Lo más sorprendente de las críticas vertidas contra el presidente Sánchez por sus afirmaciones durante su visita a Israel es que nadie –Netanyahu aparte– le haya acusado de mentir o ser un mentiroso, imputación que siempre figura la primera en la habitualmente larga lista de gruesos cargos e indignas felonías. Tampoco le han llamado mentiroso al primer ministro belga, quien dijo lo mismo, con la ventaja de que, al parecer, Alexander De Croo no debe ser Hamás, a diferencia de Sánchez.
Dando por cierto que no nos hallamos ante un despiste de los siempre rigurosos críticos del sanchismo, no queda más remedio que asumir que nos encontramos ante un fenómeno excepcional y que, lejos de provocar la indignación del antisanchismo, debería moverles a la esperanza: Sánchez ha dicho una verdad; o mejor dicho, el presidente del Gobierno de España ha dicho una verdad; o para ser aún más precisos: el presidente de España ha dicho tres verdades: Israel tiene derecho a la legitima defensa frente al terrorismo de Hamás, lo que Netanyahu está haciendo en Gaza ni es legítima defensa ni es soportable y no habrá solución sin reconocimiento del Estado palestino –como estableció ya la ONU en 1947–.
Ninguna de estas tres afirmaciones ha sido rebatida por los fustigadores de la diplomacia sanchista en el Medio Oriente. Antes, al contrario, no parece descabellado asumir que encajan razonablemente en un consenso bastante mayoritario entre las españolas y los españoles. Los cargos contra Sánchez se centran, por tanto, en cuestionar la oportunidad de efectuar semejantes aseveraciones, el lugar elegido para hacerlo y las consecuencias de haberlo hecho.
La verdad acostumbra a ser inoportuna, es cierto. Pero parece bastante razonable asumir que, si lo que realmente se busca es que la tregua de cuatro días se convierta en definitiva, ahora –no dentro de tres, dos o un día– parece el momento justo para hacerle saber a Netanyahu, con claridad, que no cuenta con el respaldo unánime de la comunidad internacional para reiniciar su operación de exterminio contra los palestinos de Gaza.
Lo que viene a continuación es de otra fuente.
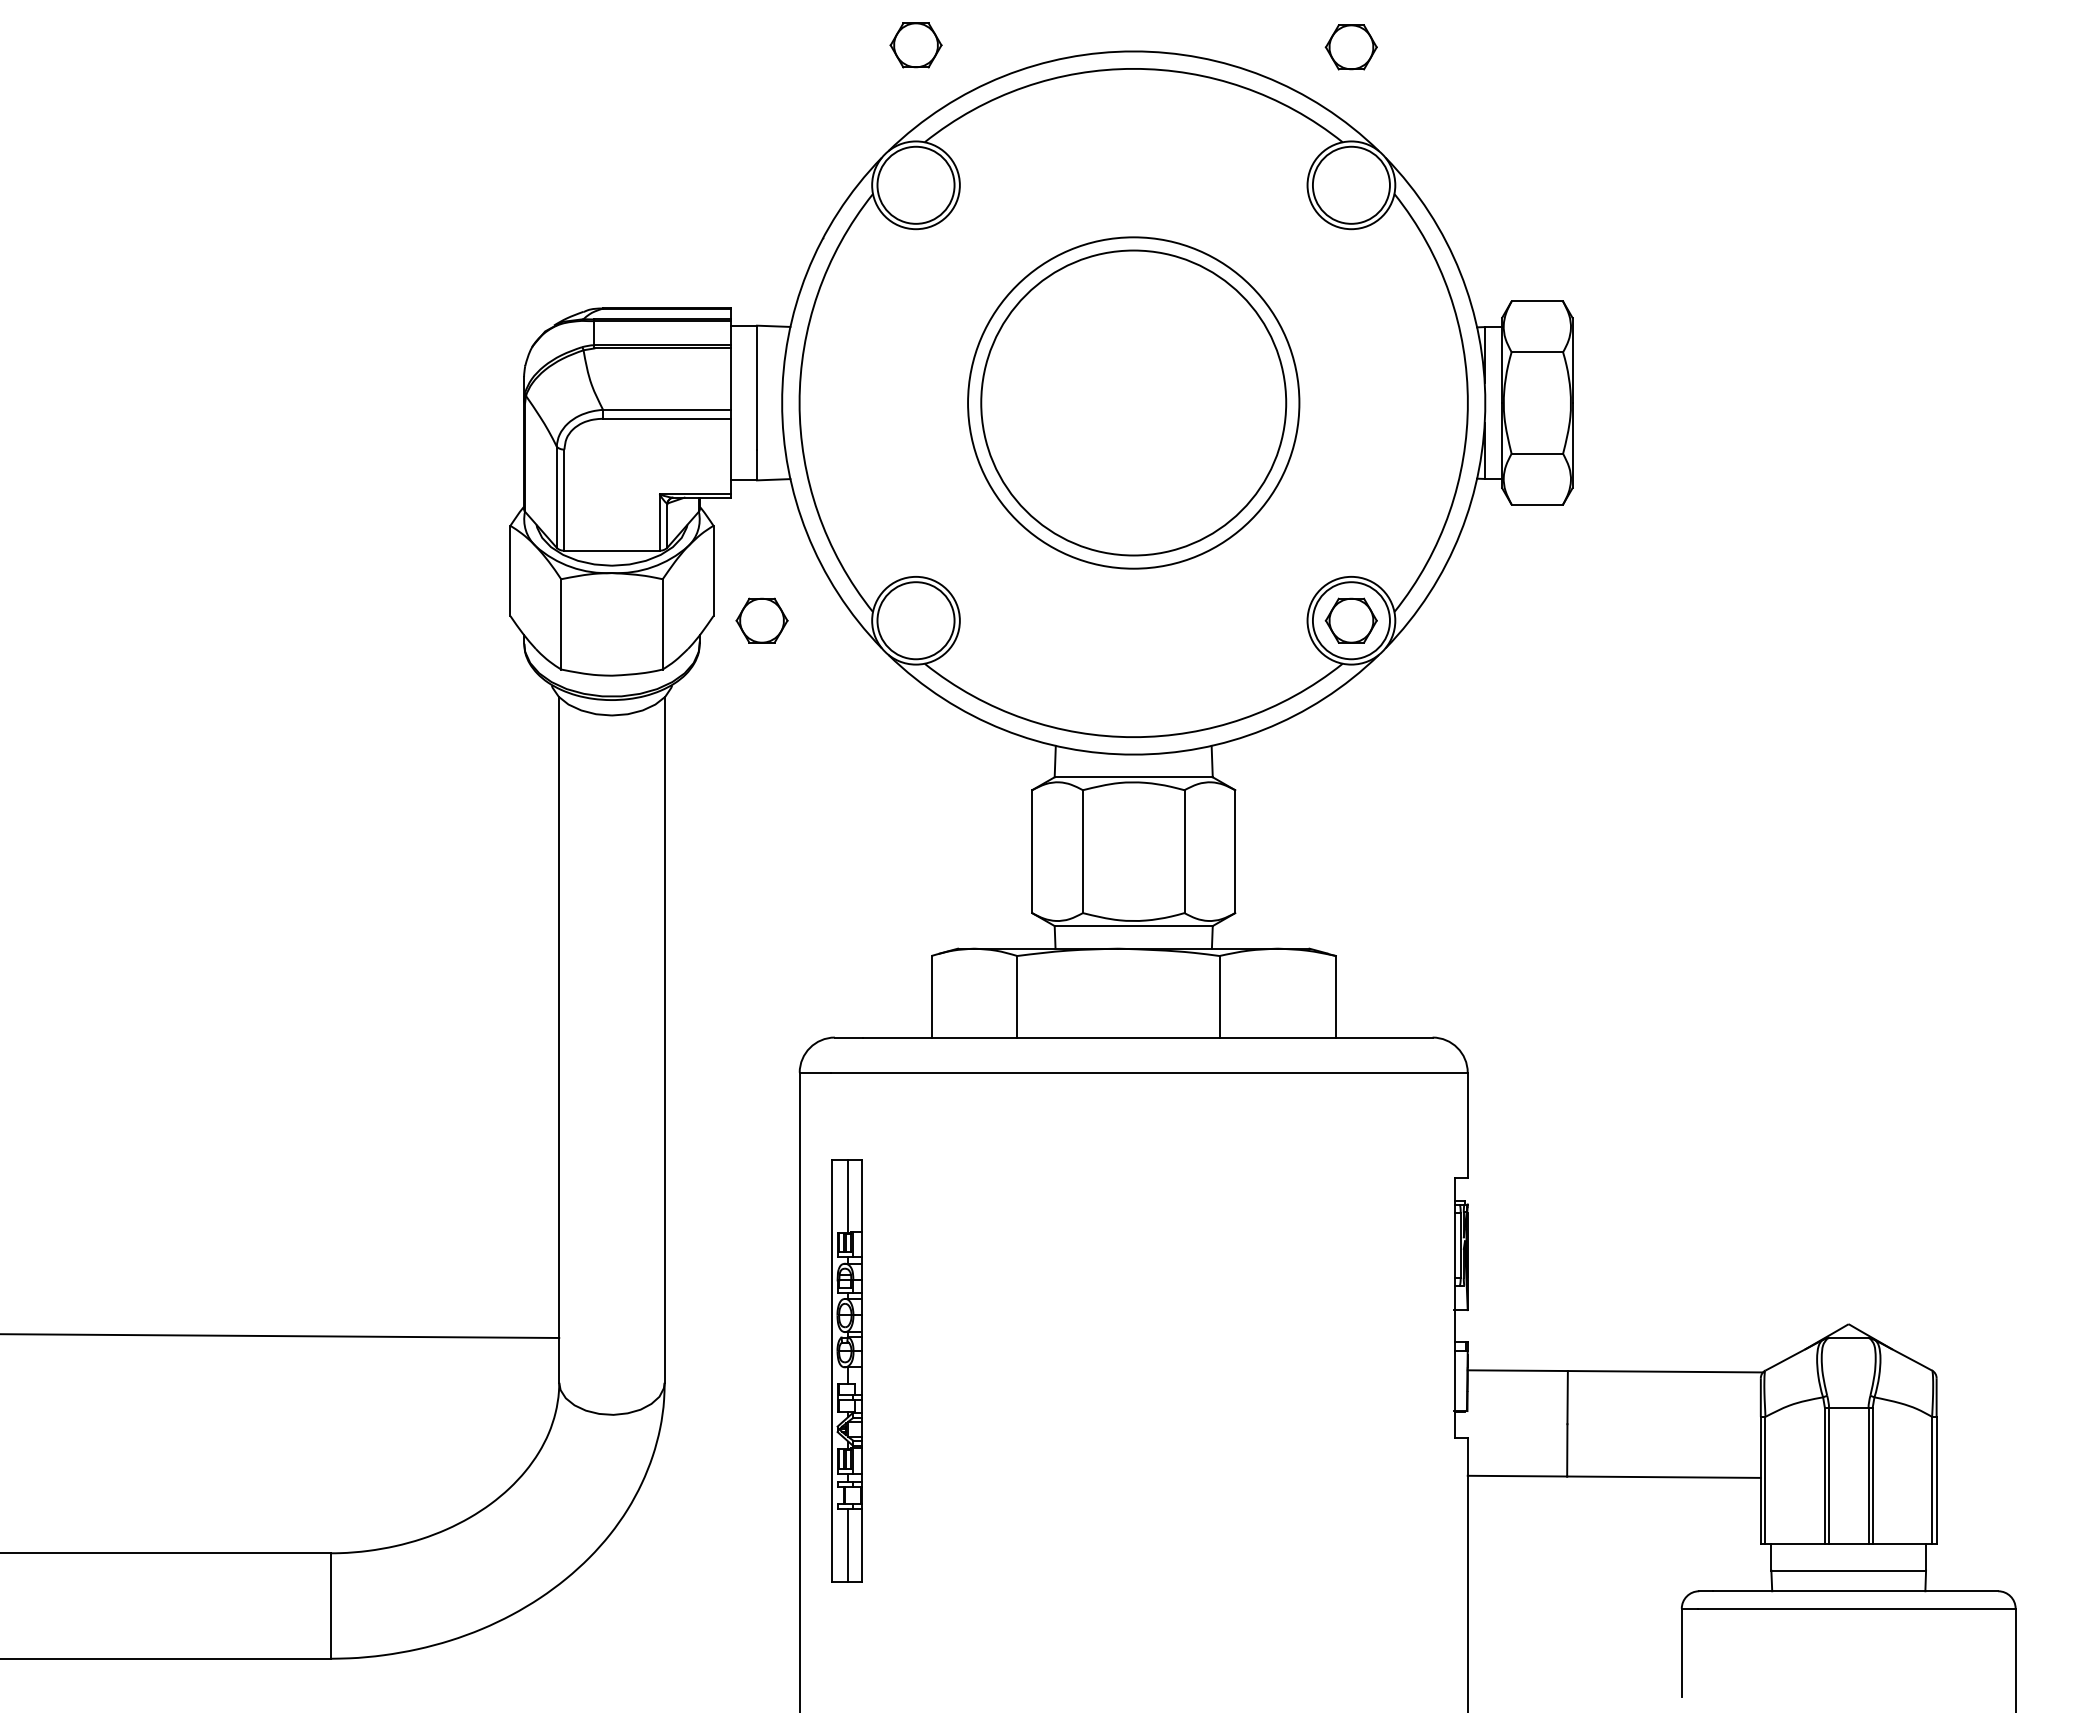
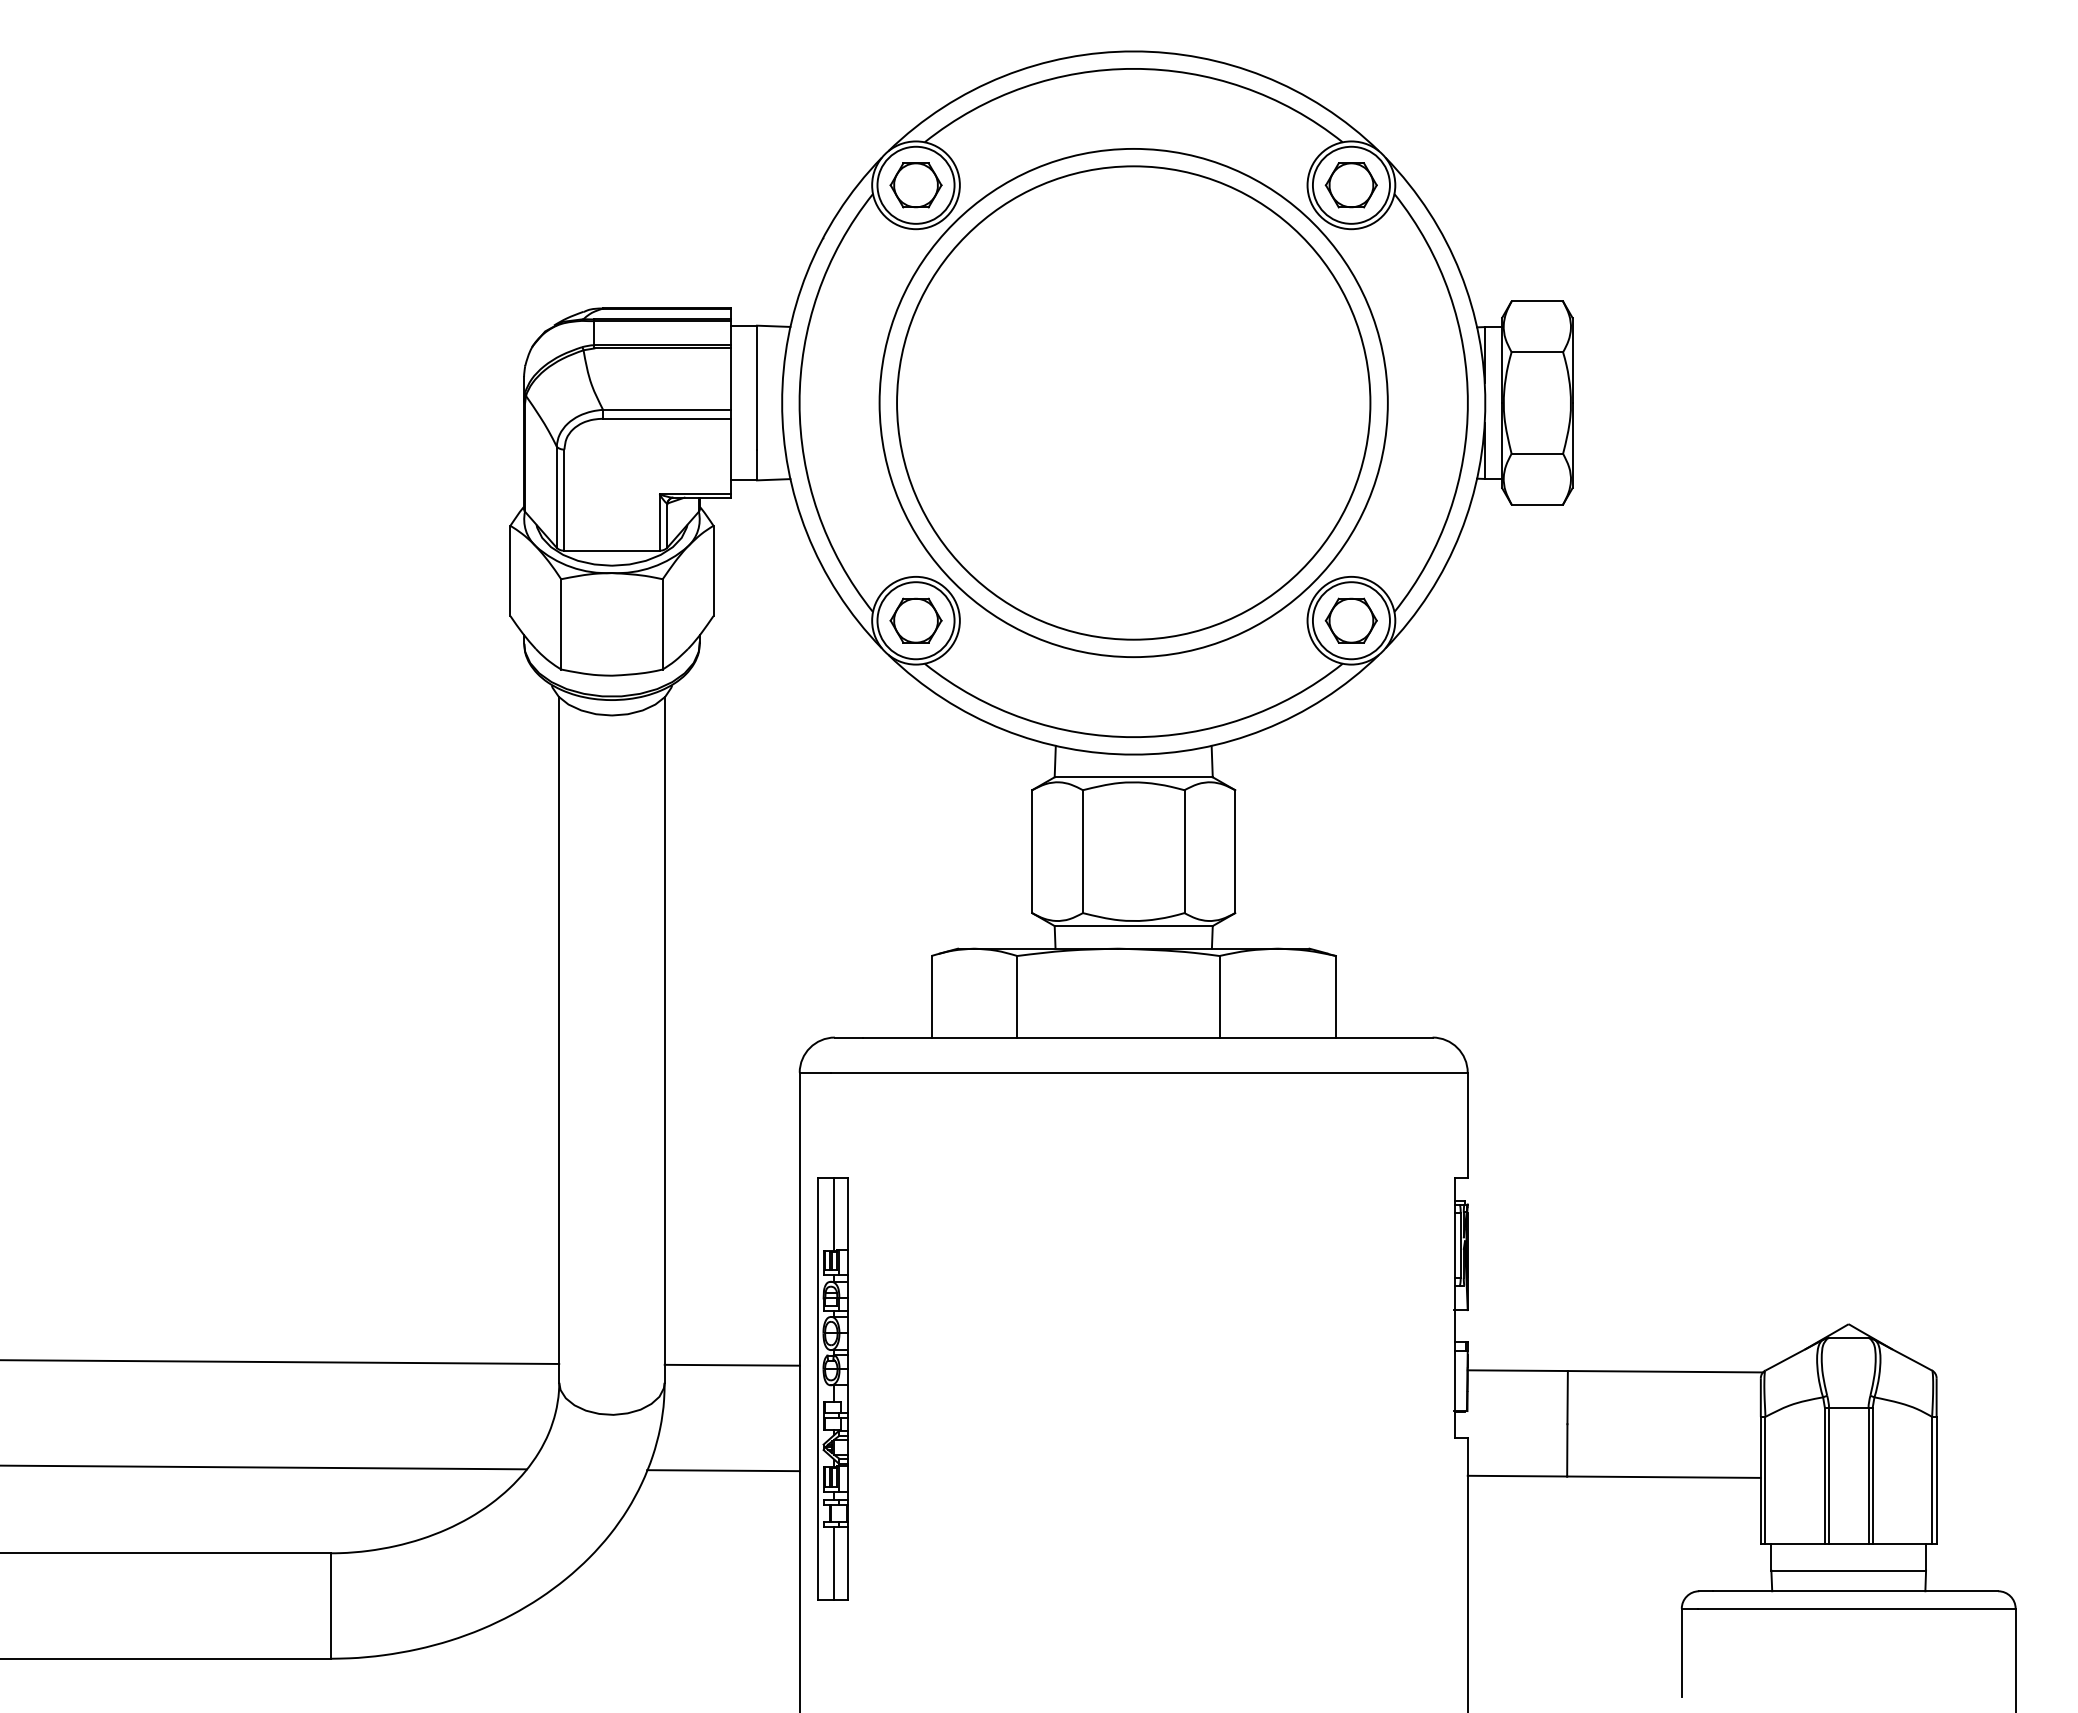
part at (915, 45) position: (915, 45) -> (915, 185)
part at (1350, 47) position: (1350, 47) -> (1350, 185)
circle at (1133, 402) diameter: 305 px -> 508 px
circle at (1133, 402) diameter: 331 px -> 473 px
part at (761, 620) position: (761, 620) -> (915, 620)
line at (280, 1335) position: (280, 1335) -> (280, 1361)
line at (731, 1364): none -> present
part at (846, 1370) position: (846, 1370) -> (832, 1388)
line at (264, 1467): none -> present
line at (723, 1470): none -> present
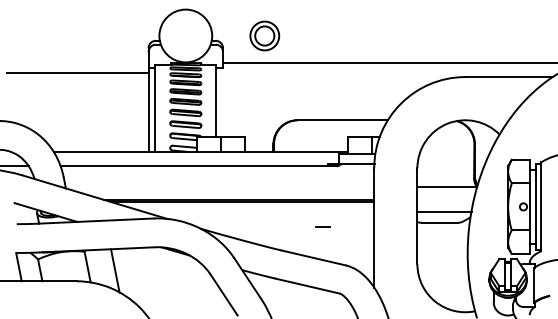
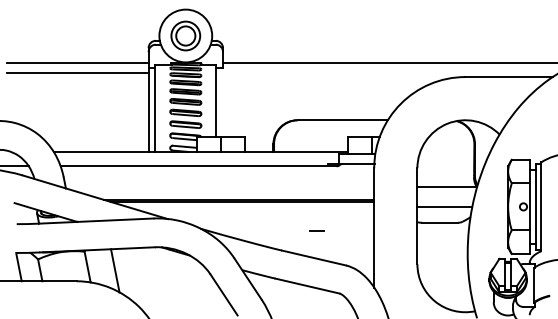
part at (264, 35) position: (264, 35) -> (185, 35)
line at (77, 62): none -> present
line at (444, 211) position: (444, 211) -> (444, 206)
line at (322, 226) position: (322, 226) -> (316, 230)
En cuanto al lugar elegido, la crítica se podría sustentar si, el día anterior, no le hubiera dicho exactamente lo mismo a Netanyahu sentado frente a él. Hacerlo con luz y cámaras en el paso fronterizo de Rafah parece una manera proporcionada y bastante leal de transmitirle que no se trataba de un mensaje en una botella; es una política y no tiene vuelta atrás.
Respecto a las consecuencias, obviando argumentos churriguerescos como que vamos a perder el soporte vital del Mossad en la lucha contra el terrorismo, se trataría de preguntarse si realmente resulta más beneficioso para el interés de España y más soportable para nuestra conciencia protestar hipócritamente pero dejar ante la masacre diaria que se perpetra en Gaza, o aguantar que Netanyahu intente intimidarnos como un matón de patio de colegio llamando a su embajador y acusándonos de ser cómplices de los terroristas; ignorando que, en España, muchos ya estamos muy acostumbrados y ya no nos impresionan tales acusaciones. Parece un dilema moral, pero no lo es.